Disabled people face barriers in enforcing access rights
16th April 2010 developer

A new report has called for major changes to make it easier for disabled people to enforce their rights to access goods and services.

The Rights and Reality report by Leonard Cheshire Disability (LCD) says improving access is a “vital step” towards achieving equality for disabled people, while poor access is a “key contributing factor” to disability poverty.

The report says the “major block” to change is the difficulty disabled people face in enforcing their rights under the Disability Discrimination Act (DDA) and challenging discrimination.

Two in five of those questioned in a survey of nearly 1,100 disabled people had experienced problems accessing goods and services in the last year.

But one in five had never heard of the DDA, while another 51 per cent knew little or nothing about it

The survey also found that more than a quarter of disabled people who had experienced difficulty accessing goods and services had taken action to challenge it, such as a formal complaint or not returning to a shop. But only one per cent had taken legal action.

And less than a tenth of those who took action said the organisation had made any improvements.

Among the report’s recommendations, it calls for a review of the effectiveness of the law and work to raise awareness of disabled people’s legal rights.

It says the government, the Equality and Human Rights Commission and other bodies should examine how to improve support for disabled people to take legal cases.

It also calls for a pilot scheme to test out a new system – possibly a form of arbitration hearings – that would be midway between making a complaint to a service provider and taking them to court.

And the report says that the development of the rules and regulations to accompany the new Equality Act – which will replace the DDA – provides an opportunity to tackle some of the problems.

But it also calls on the government to consider setting up equality tribunals to hear legal cases on accessibility.

Guy Parckar, public policy manager for LCD, said that inaccessible goods and services “can contribute directly to the chances of a disabled person living in poverty through barriers to employment, education and other opportunities”.

He added: “Our report demonstrates that only a tiny minority are tackling the issue through legal action.

“The new Equality Act is a golden opportunity to make sure that the law works better for disabled people.”

DATA SECTION:
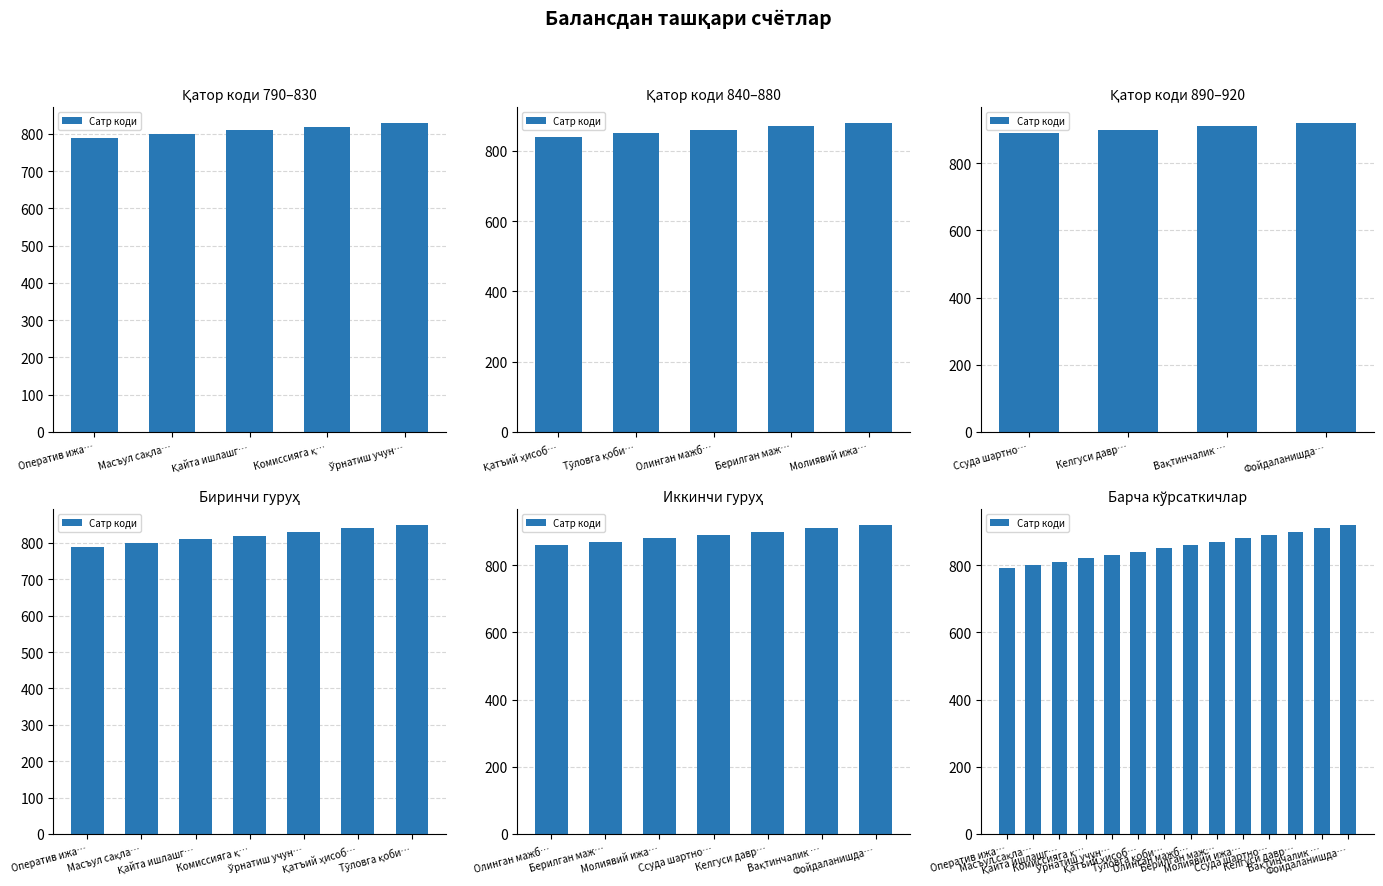

Reading right to left, extract all data points from this chart.

920	910	900	890	880	870	860	850	840	830	820	810	800	790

EXERCISE OBJECTIVE: Can you output the passage of the article on disability access rights above, starting at "The report says the" and ending at "the last year.", word for word?

ANSWER FOR THIS EXERCISE:
The report says the “major block” to change is the difficulty disabled people face in enforcing their rights under the Disability Discrimination Act (DDA) and challenging discrimination.

Two in five of those questioned in a survey of nearly 1,100 disabled people had experienced problems accessing goods and services in the last year.